[Try it]: Please convert the stretch from the start of the entries through the line containing "style midway though a sentence." into a numbered list, one line per item, with blank lines dropped. Leave the pictures out of your answer.

═══

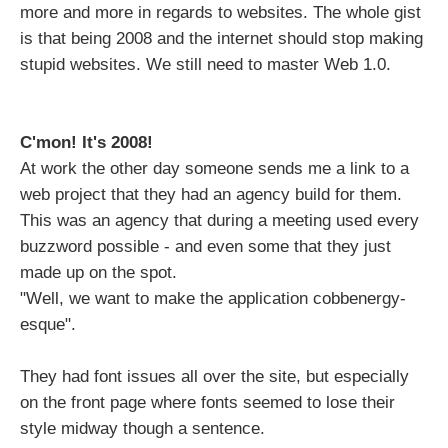
more and more in regards to websites. The whole gist
is that being 2008 and the internet should stop making
stupid websites. We still need to master Web 1.0.
C'mon! It's 2008!
At work the other day someone sends me a link to a
web project that they had an agency build for them.
This was an agency that during a meeting used every
buzzword possible - and even some that they just
made up on the spot.
"Well, we want to make the application cobbenergy-
esque".
They had font issues all over the site, but especially
on the front page where fonts seemed to lose their
style midway though a sentence.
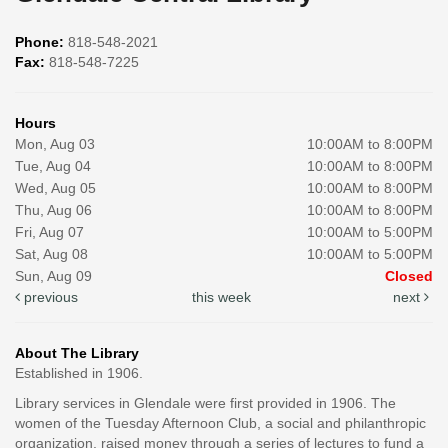
Phone:
818-548-2021
Fax:
818-548-7225
Hours
Mon, Aug 03
10:00AM to 8:00PM
Tue, Aug 04
10:00AM to 8:00PM
Wed, Aug 05
10:00AM to 8:00PM
Thu, Aug 06
10:00AM to 8:00PM
Fri, Aug 07
10:00AM to 5:00PM
Sat, Aug 08
10:00AM to 5:00PM
Sun, Aug 09
Closed
previous
this week
next
About The Library
Established in 1906.
Library services in Glendale were first provided in 1906. The
women of the Tuesday Afternoon Club, a social and philanthropic
organization, raised money through a series of lectures to fund a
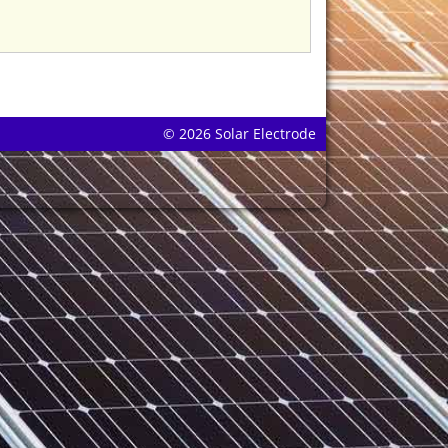
© 2026 Solar Electrode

═══

[Task solution]:
1. more and more in regards to websites. The whole gist
2. is that being 2008 and the internet should stop making
3. stupid websites. We still need to master Web 1.0.
4. C'mon! It's 2008!
5. At work the other day someone sends me a link to a
6. web project that they had an agency build for them.
7. This was an agency that during a meeting used every
8. buzzword possible - and even some that they just
9. made up on the spot.
10. "Well, we want to make the application cobbenergy-
11. esque".
12. They had font issues all over the site, but especially
13. on the front page where fonts seemed to lose their
14. style midway though a sentence.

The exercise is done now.